The TV screen’s jazz of drags, snaps, pops, and stops during the Milano Cortina Games have shown sport at its most powder-light and loveable
The mountains always promise escape from the squalor of existence at sea level, if not a kind of purification. The fortifying ruggedness of the terrain, the apple-crisp air, the high-albedo dazzle of sunlit snow: at altitude, it seems, everything is thinned to its essence. The Winter Olympics frequently play on this mythology of purity, but rarely has culture’s quadrennial ascent up the switchbacks felt as clarifying as it does this year. Propelling us into heights untroubled by the compromises and tradeoffs that blight sport’s lower zones, Milano Cortina has delivered images so brilliant and sharp they’ve also served to expose how ugly – and morally murky – most non-Olympic team sports have become over the past four years.

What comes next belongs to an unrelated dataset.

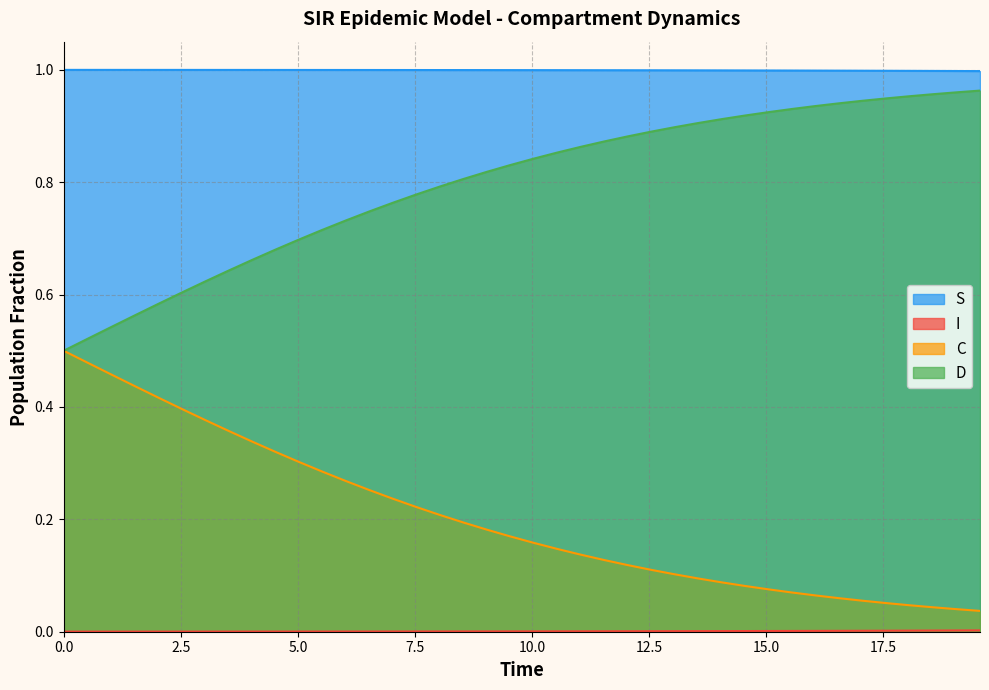

True or false: S and D cross at least once.

False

As a TV spectacle, the excellence of this Olympiad has been defined as much by absence as presence. No gambling ads, no live betting odds gunking up the screen, no win percentage trackers, no janky little segments in which the hosts joke about what the prediction markets are doing: these Games have brought delight and relief to a tired public’s eyes in equal measure. Cleaned of clutter and slop, sport, it turns out, can still be a thing of wonder and mystery, agony and beauty. Who would have thought?